First of all, there are institutional and personal checks in the system to discourage or prevent this kind of behavior. They're not always as effective as we might like, but they're there. There are also ways for defense attorneys to challenge this if it happens. Perhaps most importantly, there's usually no need to invent a confession, or force one: people will confess on their own with fairly minimal pressure.

Second, it's very unlikely to happen often. Here's a useful anecdote: I had a professor who used to be an employee of the DOJ, and most or all of her job was prosecuting dirty cops. She told us about a case she had against a cop who'd pull people over, rob them of any drugs or money they had in their car, send them on their way (or occasionally arrest them), and split the profits with his co-conspirators. She noticed that every time he wanted to pull someone over, he waited until they violated a traffic law that gave him probable cause, as the Fourth Amendment requires. She asked, 'why do you even bother sticking to the rules on traffic stops? You're stealing drugs from these people!' And he looked at her like she was crazy and said, 'Well, I'm still a cop.'

That guy knew he was a criminal, obviously. But he also thought of himself as a cop first and foremost. I'm not saying that the rules on traffic stops are sacred, of course. The lesson is that even outright dirty cops (and that guy, counting various other crimes, was about as dirty as they get) still think of themselves as police. And outright fabricating a confession, or actually holding a gun to a suspect's head to make them confess, would flatly contradict that self-image. If only because it's such a complete failure of investigation and actual police work that it makes the cop look so shitty at his job that he can't even get a confession.

Finally, I'm sorry to take this out on you, but I hate these kinds of comments. Some redditors get really fixated on the police credibility advantage, extrapolate that into "police can lie on the stand with impunity," and extrapolate that into "police can do whatever they want, because they can just lie and claim they weren't breaking any laws, and everyone will believe them." And it's really frustrating.

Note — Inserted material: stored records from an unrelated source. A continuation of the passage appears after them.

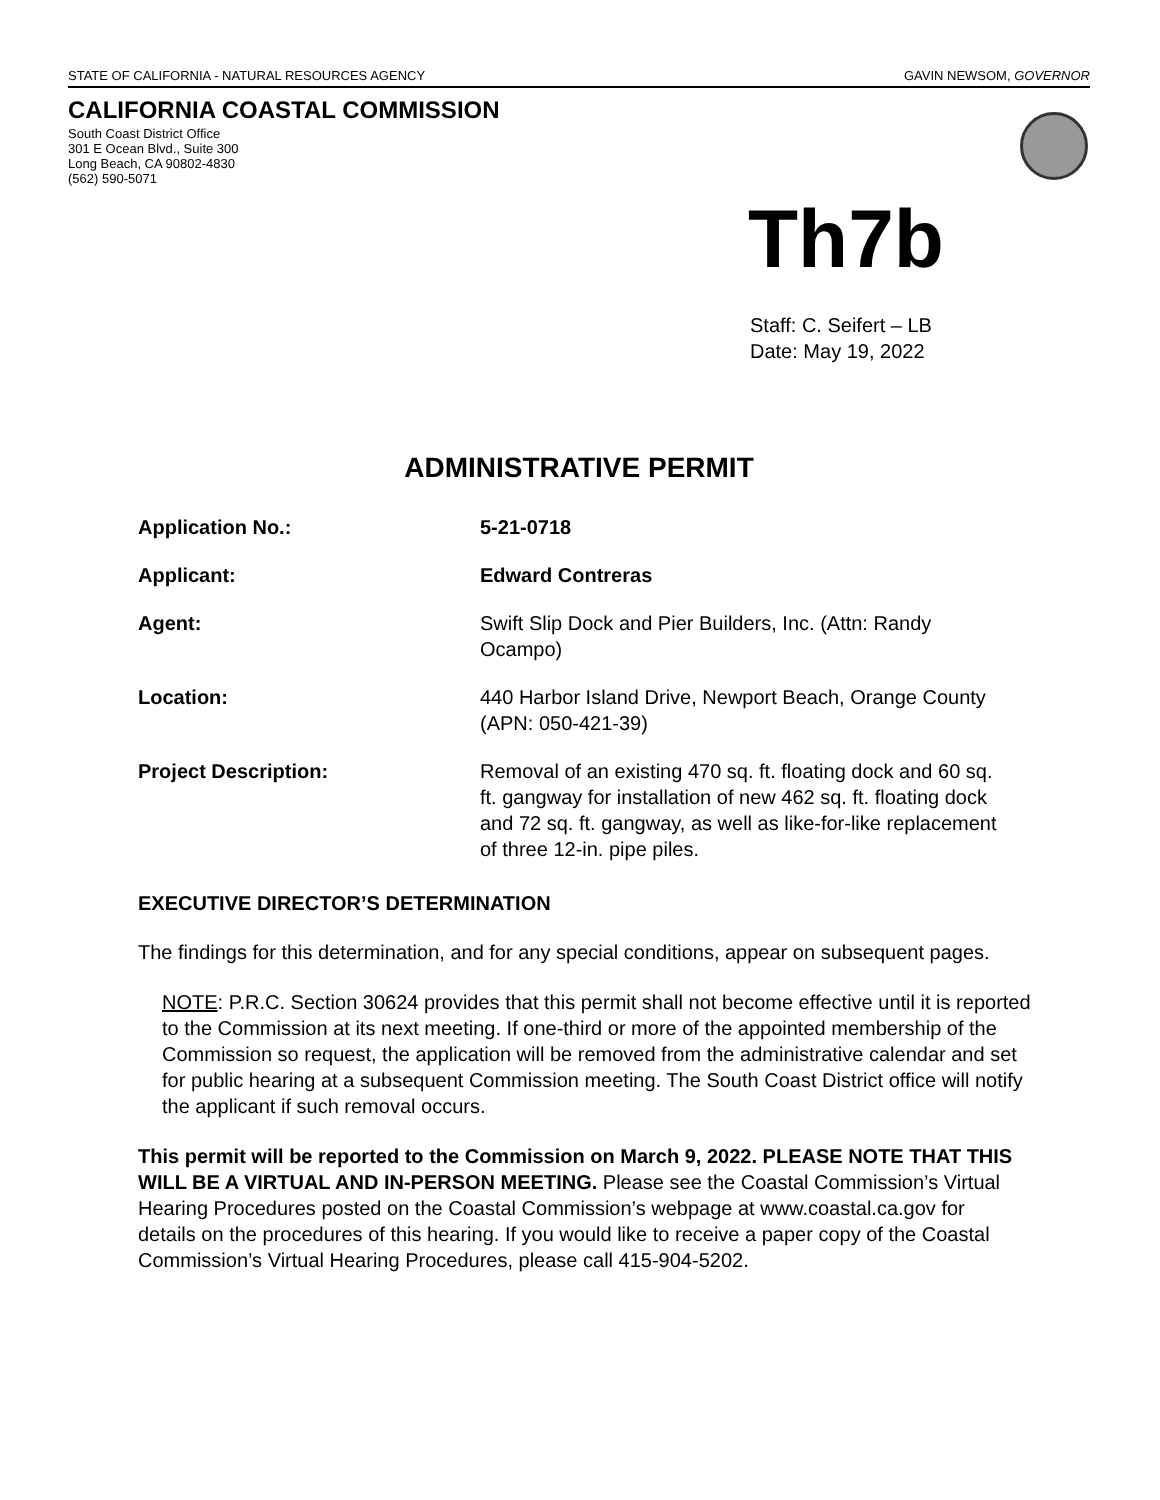STATE OF CALIFORNIA - NATURAL RESOURCES AGENCY GAVIN NEWSOM, GOVERNOR
CALIFORNIA COASTAL COMMISSION
South Coast District Office
301 E Ocean Blvd., Suite 300
Long Beach, CA 90802-4830
(562) 590-5071
Th7b
Staff: C. Seifert – LB
Date: May 19, 2022
ADMINISTRATIVE PERMIT
Application No.: 5-21-0718
Applicant: Edward Contreras
Agent: Swift Slip Dock and Pier Builders, Inc. (Attn: Randy Ocampo)
Location: 440 Harbor Island Drive, Newport Beach, Orange County (APN: 050-421-39)
Project Description: Removal of an existing 470 sq. ft. floating dock and 60 sq. ft. gangway for installation of new 462 sq. ft. floating dock and 72 sq. ft. gangway, as well as like-for-like replacement of three 12-in. pipe piles.
EXECUTIVE DIRECTOR’S DETERMINATION
The findings for this determination, and for any special conditions, appear on subsequent pages.
NOTE: P.R.C. Section 30624 provides that this permit shall not become effective until it is reported to the Commission at its next meeting. If one-third or more of the appointed membership of the Commission so request, the application will be removed from the administrative calendar and set for public hearing at a subsequent Commission meeting. The South Coast District office will notify the applicant if such removal occurs.
This permit will be reported to the Commission on March 9, 2022. PLEASE NOTE THAT THIS WILL BE A VIRTUAL AND IN-PERSON MEETING. Please see the Coastal Commission’s Virtual Hearing Procedures posted on the Coastal Commission’s webpage at www.coastal.ca.gov for details on the procedures of this hearing. If you would like to receive a paper copy of the Coastal Commission’s Virtual Hearing Procedures, please call 415-904-5202.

First of all, claiming that police are regularly lying through their teeth to force convictions is a major claim. It thus requires a lot of proof. No one I've come across has been able to come close to satisfying that burden of proof.

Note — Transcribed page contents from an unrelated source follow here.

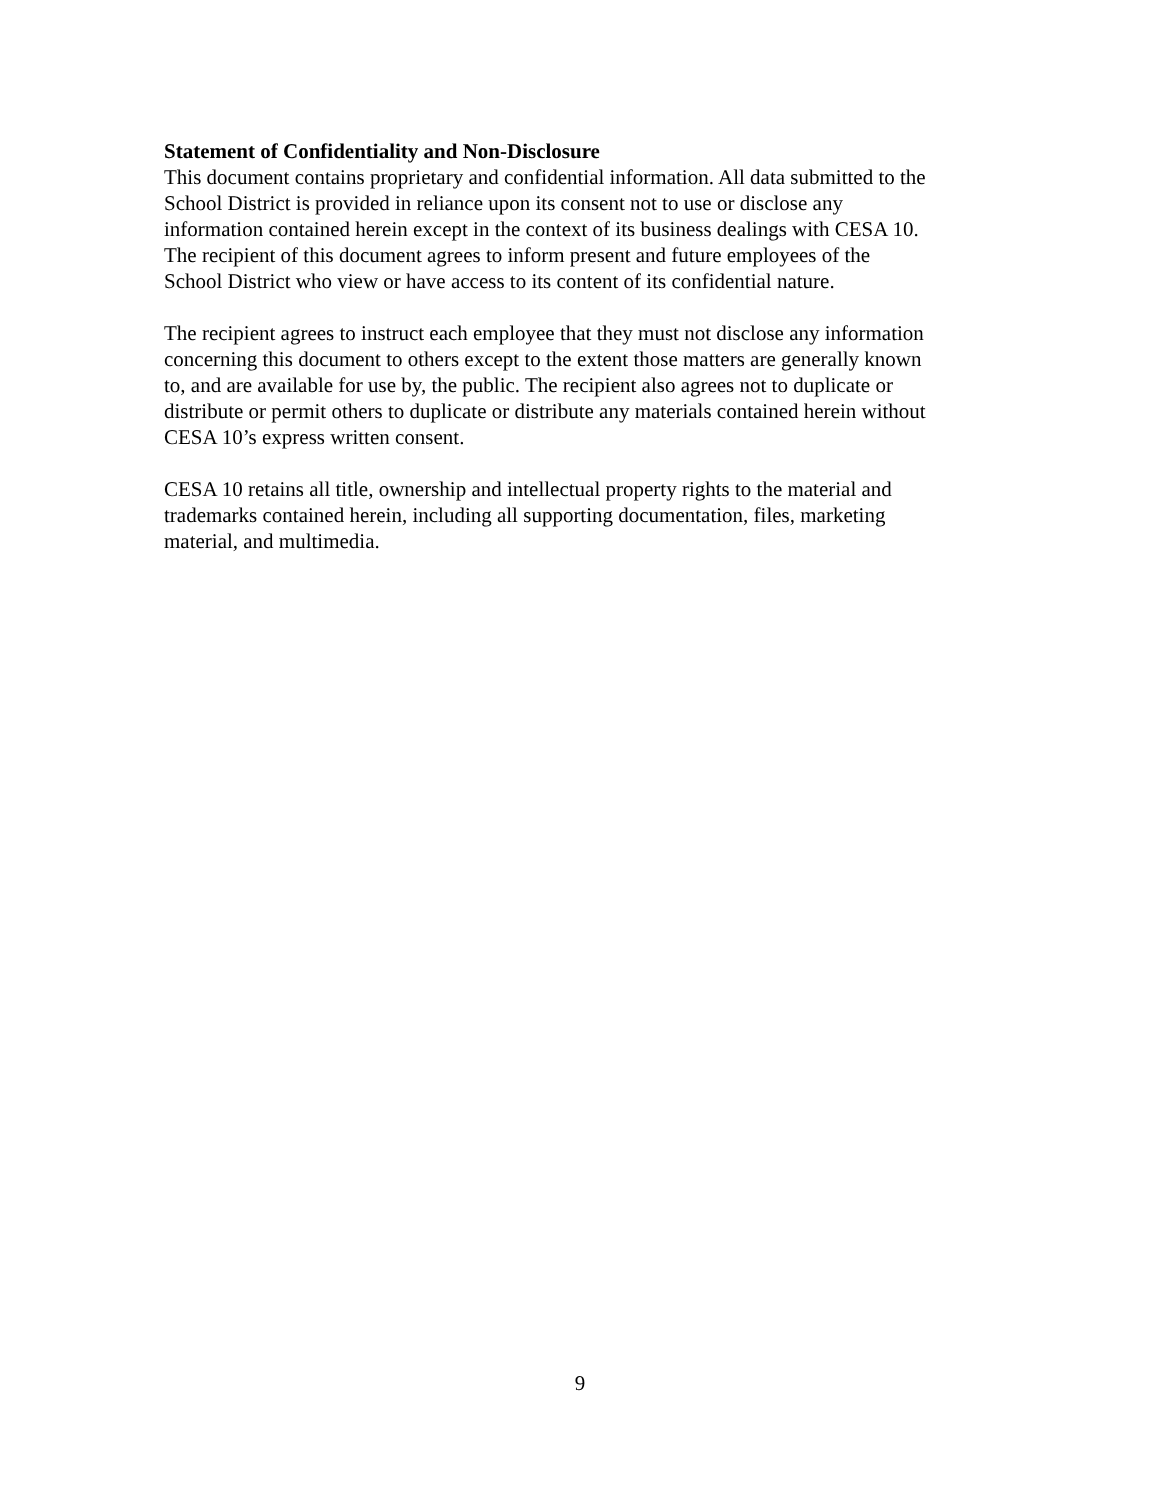Statement of Confidentiality and Non-Disclosure
This document contains proprietary and confidential information. All data submitted to the
School District is provided in reliance upon its consent not to use or disclose any
information contained herein except in the context of its business dealings with CESA 10.
The recipient of this document agrees to inform present and future employees of the
School District who view or have access to its content of its confidential nature.
The recipient agrees to instruct each employee that they must not disclose any information
concerning this document to others except to the extent those matters are generally known
to, and are available for use by, the public. The recipient also agrees not to duplicate or
distribute or permit others to duplicate or distribute any materials contained herein without
CESA 10’s express written consent.
CESA 10 retains all title, ownership and intellectual property rights to the material and
trademarks contained herein, including all supporting documentation, files, marketing
material, and multimedia.
9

But what really irritates me is that it's essentially impossible to argue against, and not because it's such a great argument. Eventually you have to throw your hands up and say, "fine, you're right, it's true: a completely immoral cop could do all this." And then the response is, well, what the fuck do you want to do differently? What rules could you possibly put in place that would completely stop police from lying about such things and being believed? It's only a problem if you have a solution. Then there's a historical fact we need to keep in mind, which is that this used to be much worse. Police used to have basically zero oversight, and before the Warren Court, criminal defendants had a lot less protection.

More fundamentally, the assumption that the vast majority of police are trying to do their jobs and won't flagrantly and intentionally violate the law is something so close to the heart of the criminal justice system that, once you throw out that assumption, it's hard to have any discussion at all. It's as if we were trying to have a debate about what the defense budget should be and you were like, "but there's nothing to stop the military from mutinying and forcing Congress at gunpoint to vote for a higher defense budget!" It's divorced from reality, it speaks to your paranoia much more than actual flaws in the system, it brazenly reorients the terms of the argument to the point where not only is it an entirely different argument, it's hard to have any argument at all, because if things fall apart to that degree we'd all have much more to worry about than accurate trial testimony, or the size of the defense budget.